StablR's stablecoins EURR and USDR suffered a significant depeg following a sophisticated exploit that drained millions, directly linked to a compromised private key in its minting mechanism.

By BitBulteni May 26, 2026

The cryptocurrency landscape was once again reminded of its inherent risks as StablR's stablecoins, EURR and USDR, experienced a dramatic depeg. The incident, which unfolded on May 24, 2026, saw approximately $2.8 million siphoned off due to a critical security breach. The root cause has been identified as a compromised private key within the minting multisig account. This vulnerability allowed an attacker to mint a substantial volume of both USDR and EURR – 8.35 million USDR and 4.5 million EURR, respectively. The attacker then leveraged the limited liquidity in the market to swap these newly minted tokens for roughly 1,115 ETH, realizing significant profits.
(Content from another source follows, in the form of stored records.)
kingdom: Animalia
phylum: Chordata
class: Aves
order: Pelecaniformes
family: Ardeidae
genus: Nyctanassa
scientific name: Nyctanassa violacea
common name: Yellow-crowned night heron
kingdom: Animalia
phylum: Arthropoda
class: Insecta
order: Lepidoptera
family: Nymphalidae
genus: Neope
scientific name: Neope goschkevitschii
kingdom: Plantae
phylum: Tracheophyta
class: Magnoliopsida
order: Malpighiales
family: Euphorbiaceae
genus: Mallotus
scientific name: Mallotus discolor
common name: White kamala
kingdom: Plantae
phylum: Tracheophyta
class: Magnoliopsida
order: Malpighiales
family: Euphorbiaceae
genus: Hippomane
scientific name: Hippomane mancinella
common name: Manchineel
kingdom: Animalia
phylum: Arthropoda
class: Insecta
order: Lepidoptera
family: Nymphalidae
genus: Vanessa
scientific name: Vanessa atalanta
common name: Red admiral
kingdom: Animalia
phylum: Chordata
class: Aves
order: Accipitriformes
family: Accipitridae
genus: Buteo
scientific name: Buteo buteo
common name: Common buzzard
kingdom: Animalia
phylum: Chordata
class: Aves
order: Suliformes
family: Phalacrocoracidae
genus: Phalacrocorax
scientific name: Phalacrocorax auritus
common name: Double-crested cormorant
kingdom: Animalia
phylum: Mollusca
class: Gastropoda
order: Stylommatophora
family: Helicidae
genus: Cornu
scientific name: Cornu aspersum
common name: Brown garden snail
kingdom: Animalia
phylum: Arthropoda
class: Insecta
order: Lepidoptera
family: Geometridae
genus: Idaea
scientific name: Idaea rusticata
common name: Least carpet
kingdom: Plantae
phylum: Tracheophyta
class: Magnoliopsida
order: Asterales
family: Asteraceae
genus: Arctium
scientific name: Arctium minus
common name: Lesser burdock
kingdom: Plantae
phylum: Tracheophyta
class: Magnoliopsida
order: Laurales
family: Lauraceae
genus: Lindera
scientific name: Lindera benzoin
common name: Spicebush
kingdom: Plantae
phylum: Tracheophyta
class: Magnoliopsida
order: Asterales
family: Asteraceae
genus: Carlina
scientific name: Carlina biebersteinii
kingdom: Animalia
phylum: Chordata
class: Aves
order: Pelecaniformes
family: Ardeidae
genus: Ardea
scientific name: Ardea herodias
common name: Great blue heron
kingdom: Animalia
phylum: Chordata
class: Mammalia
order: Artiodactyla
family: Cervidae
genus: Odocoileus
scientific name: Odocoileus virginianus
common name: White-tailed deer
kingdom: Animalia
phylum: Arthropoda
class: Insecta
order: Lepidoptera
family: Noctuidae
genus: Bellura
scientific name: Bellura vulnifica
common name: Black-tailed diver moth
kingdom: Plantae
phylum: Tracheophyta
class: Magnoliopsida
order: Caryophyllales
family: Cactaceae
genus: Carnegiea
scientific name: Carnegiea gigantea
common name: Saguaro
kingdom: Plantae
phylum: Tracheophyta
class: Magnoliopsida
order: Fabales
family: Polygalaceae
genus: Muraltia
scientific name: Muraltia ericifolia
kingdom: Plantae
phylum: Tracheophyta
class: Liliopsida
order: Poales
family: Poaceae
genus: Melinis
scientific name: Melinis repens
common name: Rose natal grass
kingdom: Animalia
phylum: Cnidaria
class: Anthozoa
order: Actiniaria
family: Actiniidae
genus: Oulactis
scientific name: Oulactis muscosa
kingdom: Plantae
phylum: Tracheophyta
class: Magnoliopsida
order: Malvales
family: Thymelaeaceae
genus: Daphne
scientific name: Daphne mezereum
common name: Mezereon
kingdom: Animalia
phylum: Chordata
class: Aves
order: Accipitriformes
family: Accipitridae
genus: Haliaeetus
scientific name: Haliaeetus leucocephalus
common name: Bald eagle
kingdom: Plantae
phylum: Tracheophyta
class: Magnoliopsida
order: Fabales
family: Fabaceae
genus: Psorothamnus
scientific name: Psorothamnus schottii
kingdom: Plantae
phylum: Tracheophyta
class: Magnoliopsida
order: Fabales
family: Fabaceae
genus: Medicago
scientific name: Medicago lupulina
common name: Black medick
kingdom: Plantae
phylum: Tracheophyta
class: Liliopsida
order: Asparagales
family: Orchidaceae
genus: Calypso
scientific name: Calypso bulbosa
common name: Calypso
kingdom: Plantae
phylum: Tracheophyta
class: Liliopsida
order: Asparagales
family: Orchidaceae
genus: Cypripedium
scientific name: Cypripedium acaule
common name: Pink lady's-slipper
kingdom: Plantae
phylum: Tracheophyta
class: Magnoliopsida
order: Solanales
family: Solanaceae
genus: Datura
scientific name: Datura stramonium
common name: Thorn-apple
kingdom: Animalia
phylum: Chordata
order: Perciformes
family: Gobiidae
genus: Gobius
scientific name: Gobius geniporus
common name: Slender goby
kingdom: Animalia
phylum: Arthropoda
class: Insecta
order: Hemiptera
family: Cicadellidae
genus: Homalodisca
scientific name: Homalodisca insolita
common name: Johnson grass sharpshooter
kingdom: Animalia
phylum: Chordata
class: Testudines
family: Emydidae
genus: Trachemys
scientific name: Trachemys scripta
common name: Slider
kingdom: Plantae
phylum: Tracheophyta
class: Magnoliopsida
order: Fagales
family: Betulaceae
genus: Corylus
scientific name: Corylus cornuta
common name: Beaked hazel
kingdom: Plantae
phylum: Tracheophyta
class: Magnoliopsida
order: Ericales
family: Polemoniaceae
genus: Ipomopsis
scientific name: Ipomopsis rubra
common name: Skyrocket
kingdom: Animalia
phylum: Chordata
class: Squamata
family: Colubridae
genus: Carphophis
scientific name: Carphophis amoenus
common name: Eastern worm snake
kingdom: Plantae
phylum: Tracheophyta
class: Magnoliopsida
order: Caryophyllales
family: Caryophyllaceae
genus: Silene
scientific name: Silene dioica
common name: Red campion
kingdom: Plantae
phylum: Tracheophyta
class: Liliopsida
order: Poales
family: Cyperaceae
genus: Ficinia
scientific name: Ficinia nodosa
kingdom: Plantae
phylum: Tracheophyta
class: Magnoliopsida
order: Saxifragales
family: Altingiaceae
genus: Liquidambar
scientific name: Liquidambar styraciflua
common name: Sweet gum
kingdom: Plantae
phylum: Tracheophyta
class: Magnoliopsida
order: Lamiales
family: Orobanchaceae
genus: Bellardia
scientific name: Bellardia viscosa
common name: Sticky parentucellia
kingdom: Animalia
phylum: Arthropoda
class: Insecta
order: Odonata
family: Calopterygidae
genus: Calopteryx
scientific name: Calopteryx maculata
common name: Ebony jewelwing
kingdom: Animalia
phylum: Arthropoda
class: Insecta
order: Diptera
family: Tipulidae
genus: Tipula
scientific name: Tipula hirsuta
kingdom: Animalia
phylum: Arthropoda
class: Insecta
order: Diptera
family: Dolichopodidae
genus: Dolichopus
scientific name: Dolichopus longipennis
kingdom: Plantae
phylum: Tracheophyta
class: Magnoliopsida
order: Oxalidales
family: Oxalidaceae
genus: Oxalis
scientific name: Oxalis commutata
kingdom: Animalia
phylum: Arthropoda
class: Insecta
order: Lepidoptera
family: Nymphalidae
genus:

The immediate aftermath saw EURR plummeting 23% from its $1.15 peg to $0.88, while USDR saw a steeper decline of 30%, falling to $0.70. This event underscores a persistent challenge in the decentralized finance (DeFi) space: the secure management of private keys and multisig wallets. While multisig solutions are designed to enhance security by requiring multiple approvals, a single compromised key can still lead to catastrophic outcomes. The thin liquidity issue further exacerbated the depeg, highlighting how market depth is crucial for maintaining stablecoin integrity, especially during periods of stress or attack. StablR now faces the arduous task of regaining trust and addressing the technical and security failures that led to this substantial loss for its users and the broader ecosystem.